In the video Logistic Regression Gradient Descent there is a mistake in the derivative of the cost function (“da”). Since the lost function use the Log function (not Ln function) the derivative must ve divide by ln(10). “da” = -( y/a + (1-y)/(1-a) )/ln(10)

The formulas shown are correct. What you need to realize is that the notational conventions are different in the ML/DL world than they are in the math world. Whenever they say “log” here, they mean natural logs, not logs base 10. I’m not sure where this convention came from, but one conjecture is that it’s based on the way things work in MATLAB, which was pretty commonly used in the early days of ML. Of course python has subsequently taken over the world. Note that np.log is also natural log. In fact python uses the same naming as MATLAB: if you want logs base 10, the function is np.log10.

Of course the point you raise also illustrates why you’d be nuts to use logarithms to any base other than e if you’re going to be taking derivatives or integrating.

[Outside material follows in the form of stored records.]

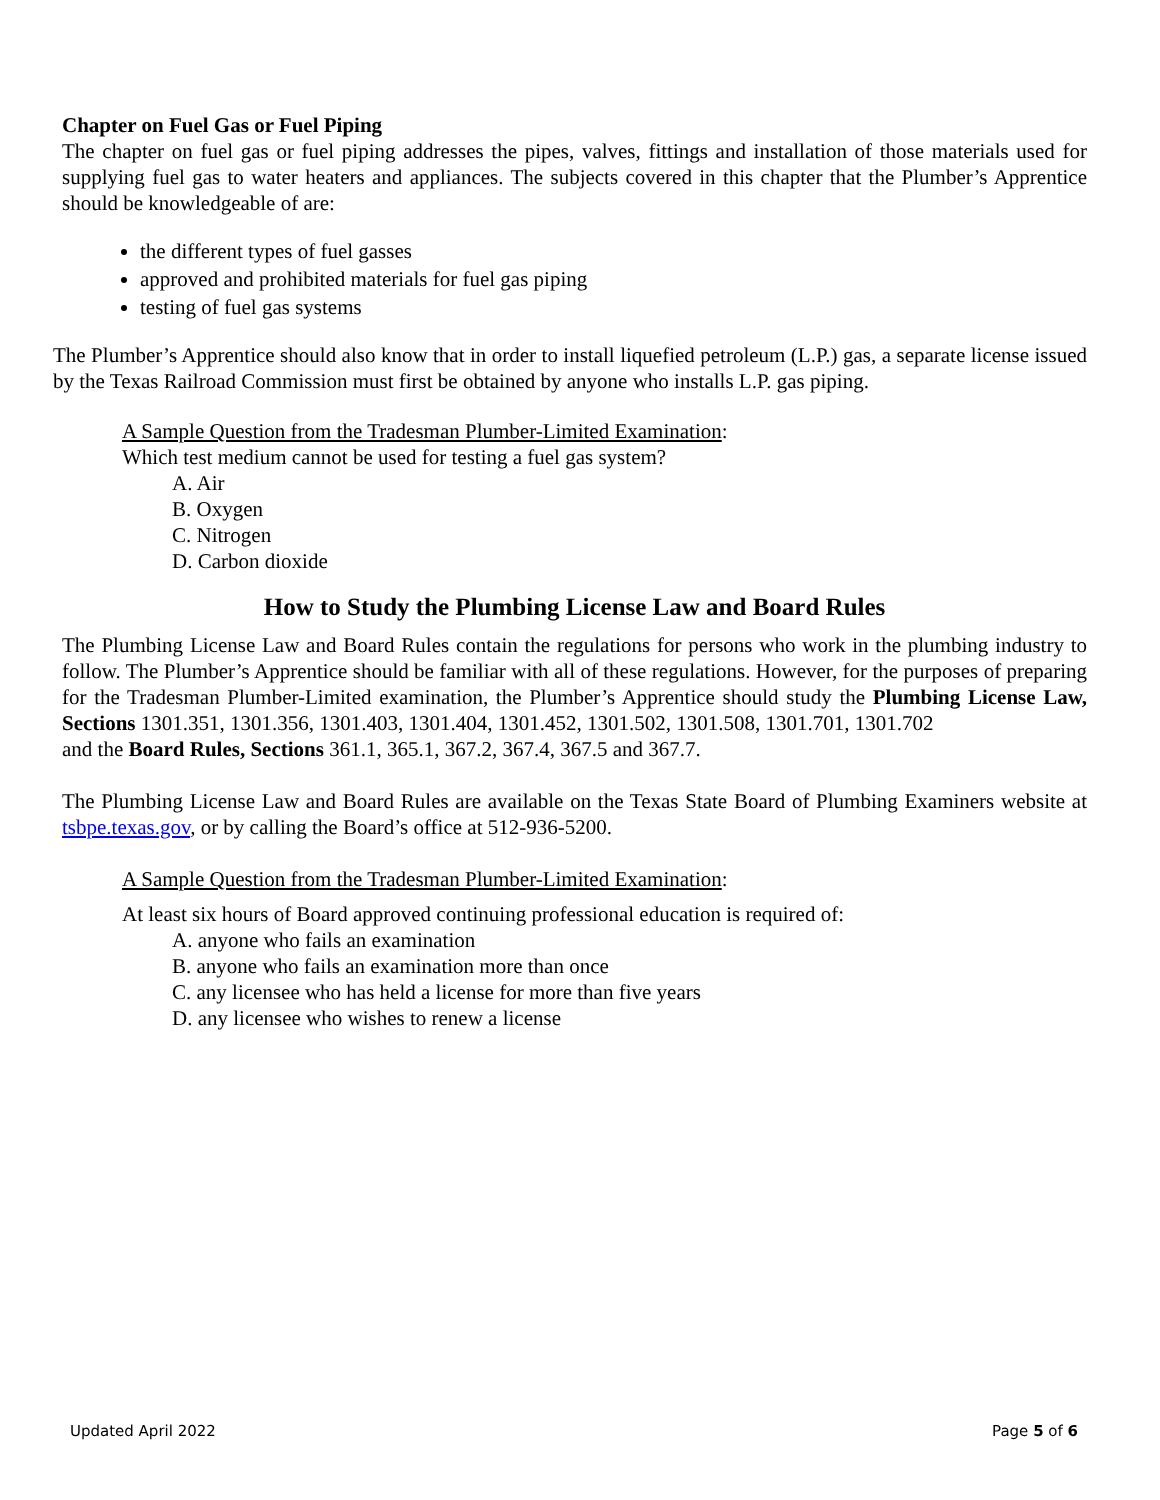Chapter on Fuel Gas or Fuel Piping
The chapter on fuel gas or fuel piping addresses the pipes, valves, fittings and installation of those materials used for supplying fuel gas to water heaters and appliances. The subjects covered in this chapter that the Plumber’s Apprentice should be knowledgeable of are:
the different types of fuel gasses
approved and prohibited materials for fuel gas piping
testing of fuel gas systems
The Plumber’s Apprentice should also know that in order to install liquefied petroleum (L.P.) gas, a separate license issued by the Texas Railroad Commission must first be obtained by anyone who installs L.P. gas piping.
A Sample Question from the Tradesman Plumber-Limited Examination:
Which test medium cannot be used for testing a fuel gas system?
A. Air
B. Oxygen
C. Nitrogen
D. Carbon dioxide
How to Study the Plumbing License Law and Board Rules
The Plumbing License Law and Board Rules contain the regulations for persons who work in the plumbing industry to follow. The Plumber’s Apprentice should be familiar with all of these regulations. However, for the purposes of preparing for the Tradesman Plumber-Limited examination, the Plumber’s Apprentice should study the Plumbing License Law, Sections 1301.351, 1301.356, 1301.403, 1301.404, 1301.452, 1301.502, 1301.508, 1301.701, 1301.702
and the Board Rules, Sections 361.1, 365.1, 367.2, 367.4, 367.5 and 367.7.
The Plumbing License Law and Board Rules are available on the Texas State Board of Plumbing Examiners website at tsbpe.texas.gov, or by calling the Board’s office at 512-936-5200.
A Sample Question from the Tradesman Plumber-Limited Examination:
At least six hours of Board approved continuing professional education is required of:
A. anyone who fails an examination
B. anyone who fails an examination more than once
C. any licensee who has held a license for more than five years
D. any licensee who wishes to renew a license
Updated April 2022 Page 5 of 6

You just get inundated with bogus constant factors and of course the shapes of the curves are the same in any case, so you’d only get pain from using base 10 and no actual advantage.

2 Likes

Thanks for Good answer, would be nice to see it mention during the course.

I withdraw my point, there is a link in the coure to full derivation where this is noted.

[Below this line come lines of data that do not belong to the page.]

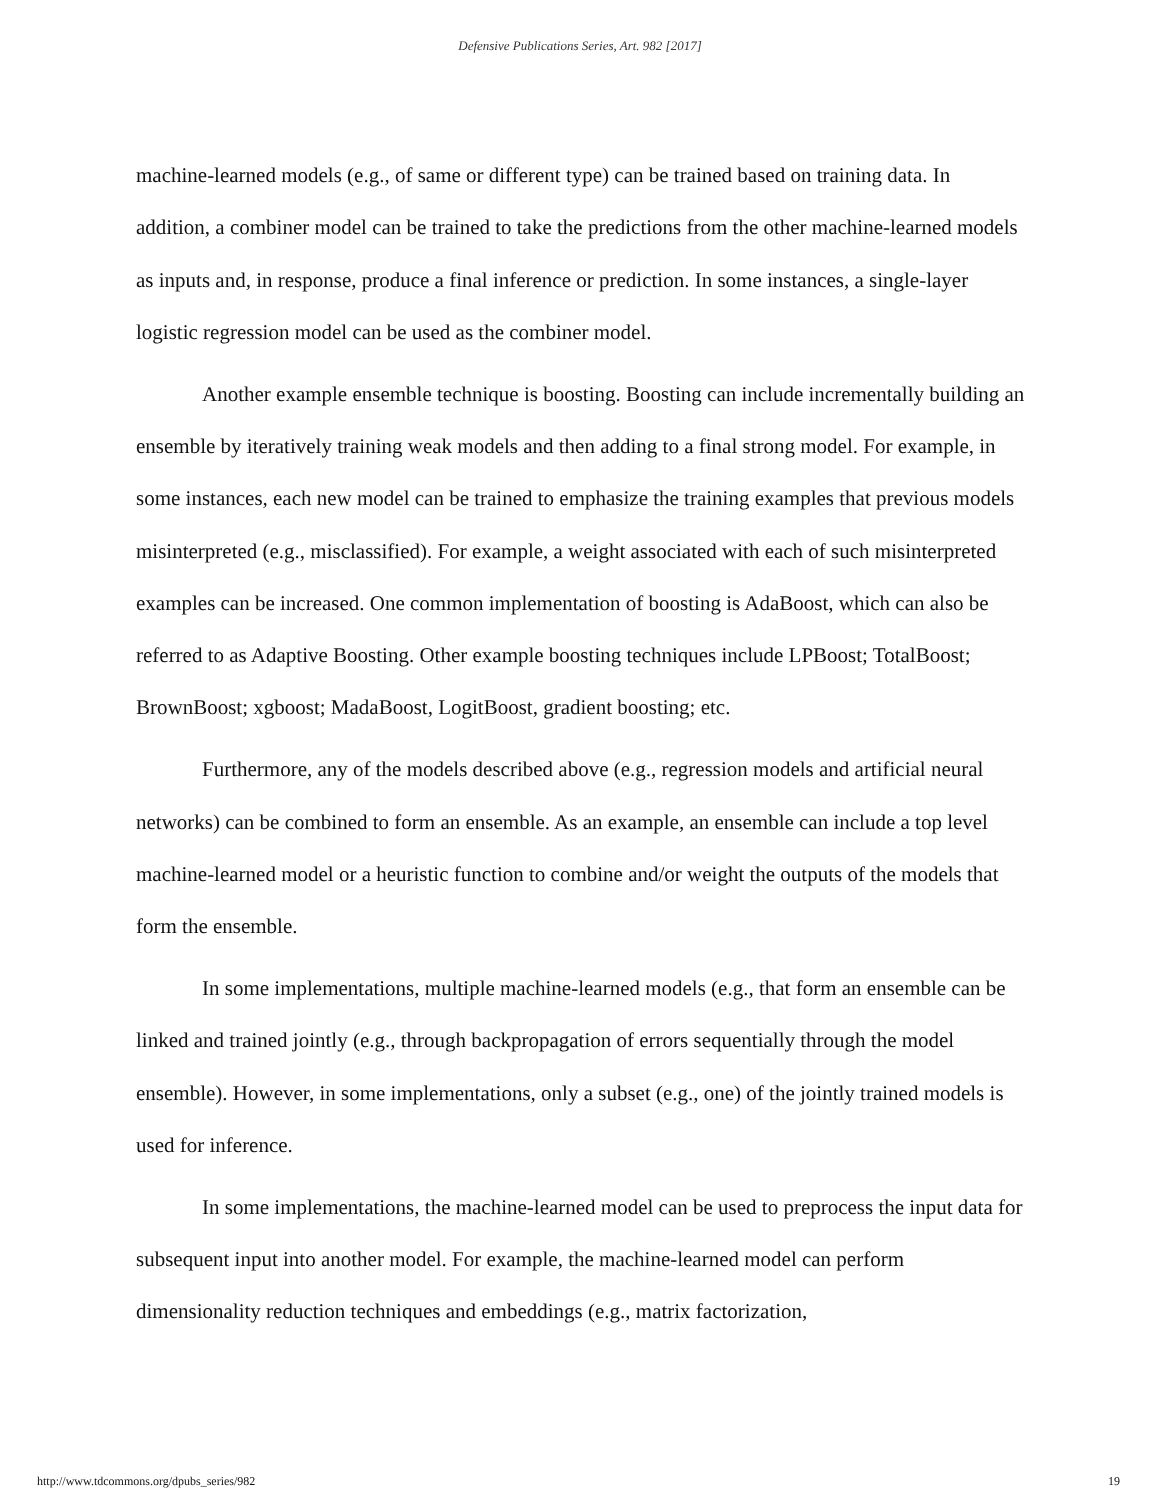Defensive Publications Series, Art. 982 [2017]
machine-learned models (e.g., of same or different type) can be trained based on training data. In addition, a combiner model can be trained to take the predictions from the other machine-learned models as inputs and, in response, produce a final inference or prediction. In some instances, a single-layer logistic regression model can be used as the combiner model.
Another example ensemble technique is boosting. Boosting can include incrementally building an ensemble by iteratively training weak models and then adding to a final strong model. For example, in some instances, each new model can be trained to emphasize the training examples that previous models misinterpreted (e.g., misclassified). For example, a weight associated with each of such misinterpreted examples can be increased. One common implementation of boosting is AdaBoost, which can also be referred to as Adaptive Boosting. Other example boosting techniques include LPBoost; TotalBoost; BrownBoost; xgboost; MadaBoost, LogitBoost, gradient boosting; etc.
Furthermore, any of the models described above (e.g., regression models and artificial neural networks) can be combined to form an ensemble. As an example, an ensemble can include a top level machine-learned model or a heuristic function to combine and/or weight the outputs of the models that form the ensemble.
In some implementations, multiple machine-learned models (e.g., that form an ensemble can be linked and trained jointly (e.g., through backpropagation of errors sequentially through the model ensemble). However, in some implementations, only a subset (e.g., one) of the jointly trained models is used for inference.
In some implementations, the machine-learned model can be used to preprocess the input data for subsequent input into another model. For example, the machine-learned model can perform dimensionality reduction techniques and embeddings (e.g., matrix factorization,
http://www.tdcommons.org/dpubs_series/982 19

It seems interesting that people continue to write it in this way. “nl()” is fewer characters to write/type than “log()”. There must be a reason why people don’t just start writing it the more mathmatically correct notation. Do you have any insight into why that is?

No, sorry, I don’t know the history of why the notation is different in the ML world than in the math world. You could argue that the math world is the one that’s backwards. Who really cares about logs base 10, once you start doing calculus? They make no sense: you get no behavioral advantage and it just makes a hideous mess with bogus constant factors at every turn.

One possible theory is that in MATLAB, which was the most common language used for ML work in the earlier days, the function names are log for natural log, log10 for base 10 logs and log2 for base 2 logs. And note that MATLAB was created by real mathematicians for doing programming that includes serious mathematics.